▸ **TASK DESCRIPTION**: Pick out each line in the items below that contains the word "independiente", and copy those lines.

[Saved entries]
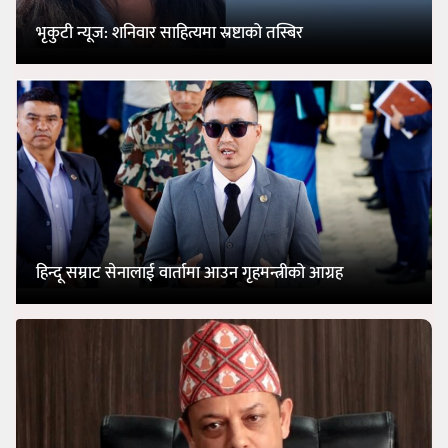
भृकुटी न्यूज: शनिवार साहित्यमा स्रष्टाको तस्बिर
हिन्दू सम्राट सेनालाई वार्तामा आउन गृहमन्त्रीको आग्रह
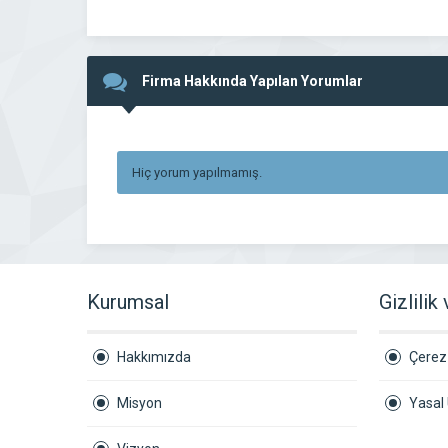
Firma Hakkında Yapılan Yorumlar
Hiç yorum yapılmamış.
Kurumsal
Gizlilik
Hakkımızda
Çerez 
Misyon
Yasal 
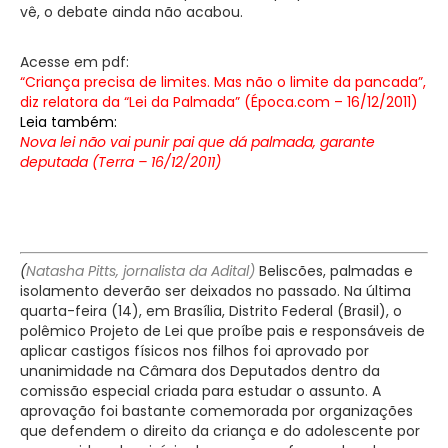
vê, o debate ainda não acabou.
Acesse em pdf:
“Criança precisa de limites. Mas não o limite da pancada”,
diz relatora da “Lei da Palmada” (Época.com – 16/12/2011)
Leia também:
Nova lei não vai punir pai que dá palmada, garante
deputada (Terra – 16/12/2011)
(
Natasha Pitts, jornalista da Adital)
Beliscões, palmadas e
isolamento deverão ser deixados no passado. Na última
quarta-feira (14), em Brasília, Distrito Federal (Brasil), o
polêmico Projeto de Lei que proíbe pais e responsáveis de
aplicar castigos físicos nos filhos foi aprovado por
unanimidade na Câmara dos Deputados dentro da
comissão especial criada para estudar o assunto. A
aprovação foi bastante comemorada por organizações
que defendem o direito da criança e do adolescente por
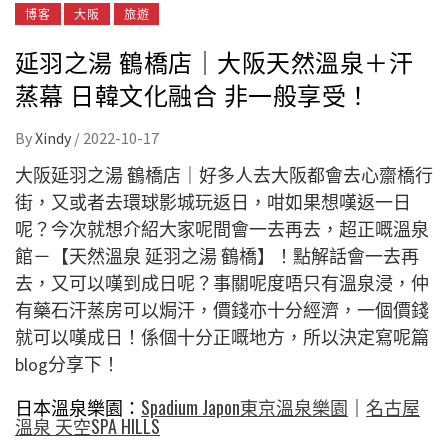
博客
大阪
旅遊
延羽之湯 鶴橋店｜大阪天然溫泉＋汗
蒸幕 日韓文化融合 非一般享受！
By
Xindy
/
2022-10-17
大阪延羽之湯 鶴橋店｜好多人去大阪都會去心齋橋行
街，又或者去環球影城玩返日，咁如果想嘆返一日
呢？今次就想介紹大家呢間會一去再去，超正嘅溫泉
館－【天然溫泉 延羽之湯 鶴橋】！點解話會一去再
去，又可以嘆到成日呢？事關呢度唔只有溫泉浸，仲
有藥石汗蒸房可以焗汗，價錢亦十分經濟，一個價錢
就可以嘆成日！係個十分正嘅地方，所以決定寫呢篇
blog分享下！
日本溫泉樂園：
Spadium Japon東京溫泉樂園
｜
名古屋
溫泉 天空SPA HILLS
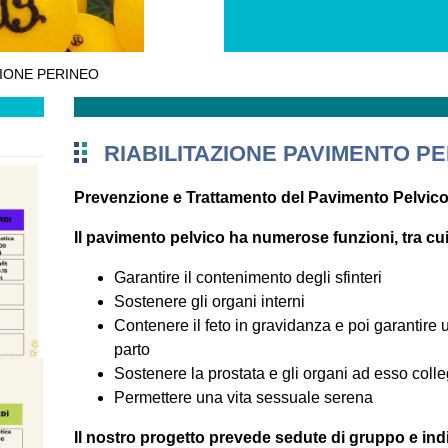
ZIONE PERINEO
RIABILITAZIONE PAVIMENTO PE
Prevenzione e Trattamento del Pavimento Pelvic
Il pavimento pelvico ha numerose funzioni, tra cui
Garantire il contenimento degli sfinteri
Sostenere gli organi interni
Contenere il feto in gravidanza e poi garantire 
parto
Sostenere la prostata e gli organi ad esso coll
Permettere una vita sessuale serena
Il nostro progetto prevede sedute di gruppo e indi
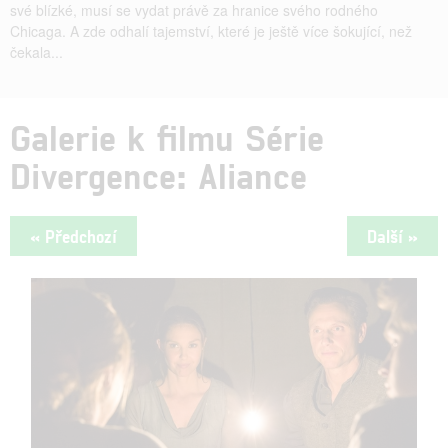
své blízké, musí se vydat právě za hranice svého rodného
Chicaga. A zde odhalí tajemství, které je ještě více šokující, než
čekala...
Galerie k filmu Série
Divergence: Aliance
« Předchozí
Další »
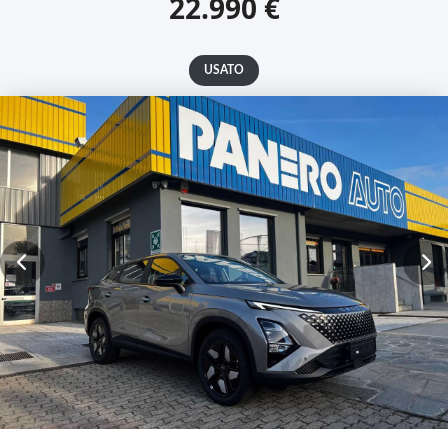
22.990 €
USATO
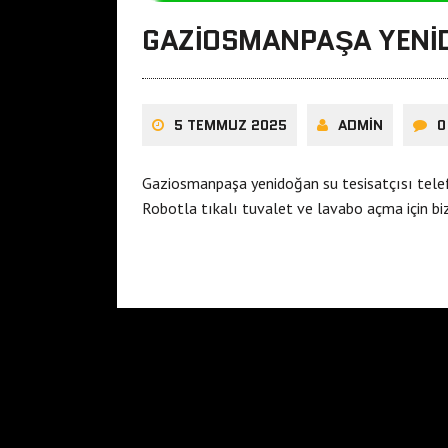
GAZIOSMANPAŞA YENID
5 TEMMUZ 2025
ADMIN
0
Gaziosmanpaşa yenidoğan su tesisatçısı tele
Robotla tıkalı tuvalet ve lavabo açma için bi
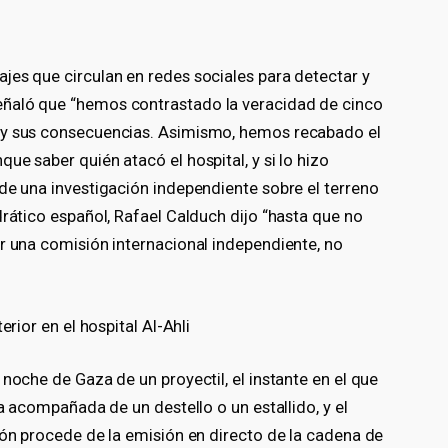
jes que circulan en redes sociales para detectar y
ñaló que “hemos contrastado la veracidad de cinco
 y sus consecuencias. Asimismo, hemos recabado el
ue saber quién atacó el hospital, y si lo hizo
de una investigación independiente sobre el terreno
drático español, Rafael Calduch dijo “hasta que no
r una comisión internacional independiente, no
erior en el hospital Al-Ahli
noche de Gaza de un proyectil, el instante en el que
ia acompañada de un destello o un estallido, y el
ión procede de la emisión en directo de la cadena de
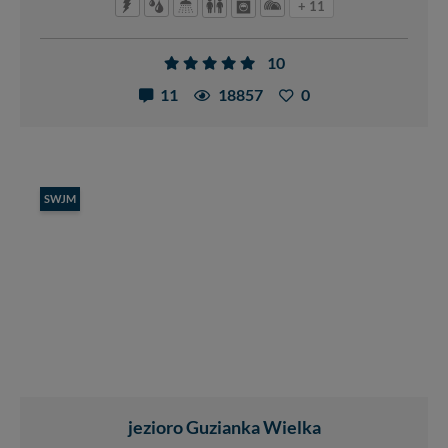
+ 11
10
11
18857
0
SWJM
jezioro Guzianka Wielka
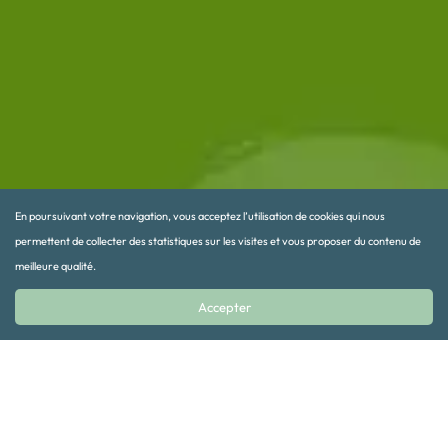
En poursuivant votre navigation, vous acceptez l’utilisation de cookies qui nous
permettent de collecter des statistiques sur les visites et vous proposer du contenu de
meilleure qualité.
Accepter
SUSCRIBE TO OUR NEWSLETTER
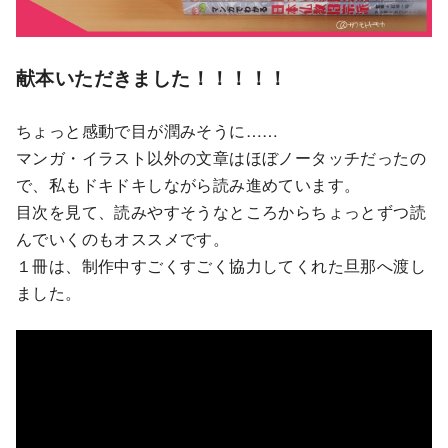
献本いただきました！！！！！
ちょっと感動で目が潤みそうに……
マンガ・イラスト以外の文章はほぼノータッチだったの
で、私もドキドキしながら読み進めています。
目次を見て、読みやすそうなところからちょっとずつ読
んでいくのもオススメです。
１冊は、制作中すごくすごく協力してくれた旦那へ渡し
ました。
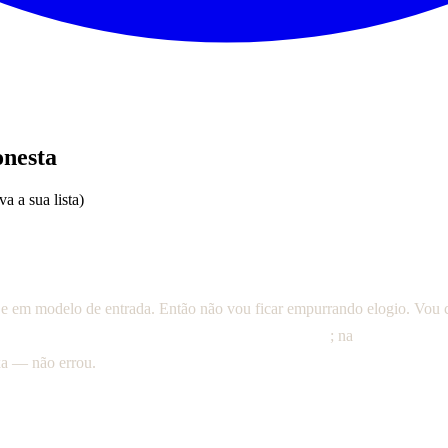
onesta
a a sua lista)
em TV fraca e está nas lojas oficiais — então vale a pena pra que
m app cheio de recurso pra ajustar EPG no detalhe, ele decepcio
e em modelo de entrada. Então não vou ficar empurrando elogio. Vou co
 e Android ele se chama "IPTV Stream Player"
; na
Amazon Fire 
xa — não errou.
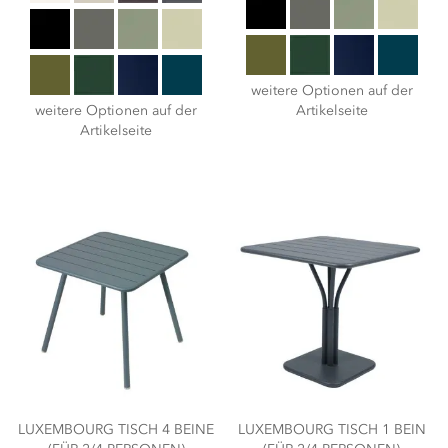
weitere Optionen auf der
weitere Optionen auf der
Artikelseite
Artikelseite
LUXEMBOURG TISCH 4 BEINE
LUXEMBOURG TISCH 1 BEIN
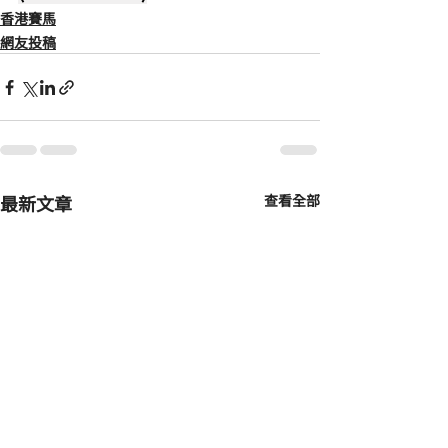
香港賽馬
網友投稿
最新文章
查看全部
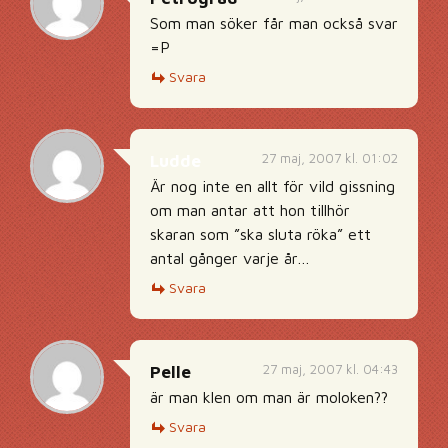
Som man söker får man också svar
=P
Svara
27 maj, 2007 kl. 01:02
Ludde
Är nog inte en allt för vild gissning
om man antar att hon tillhör
skaran som ”ska sluta röka” ett
antal gånger varje år…
Svara
27 maj, 2007 kl. 04:43
Pelle
är man klen om man är moloken??
Svara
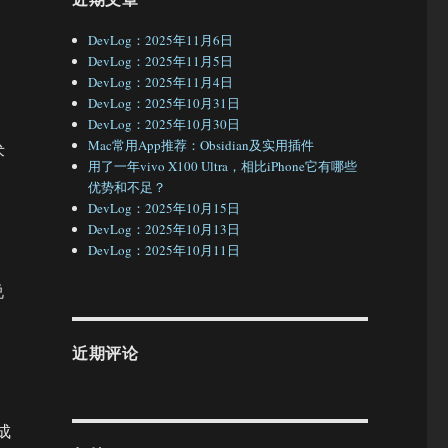
DevLog：2025年11月6日
DevLog：2025年11月5日
DevLog：2025年11月4日
DevLog：2025年10月31日
DevLog：2025年10月30日
Mac常用App推荐：Obsidian及实用插件
术
用了一年vivo X100 Ultra，相比iPhone它有哪些
优势和不足？
DevLog：2025年10月15日
DevLog：2025年10月13日
DevLog：2025年10月11日
说
近期评论
成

▸ **TASK OUTPUT**:
de una investigación independiente sobre el terreno
r una comisión internacional independiente, no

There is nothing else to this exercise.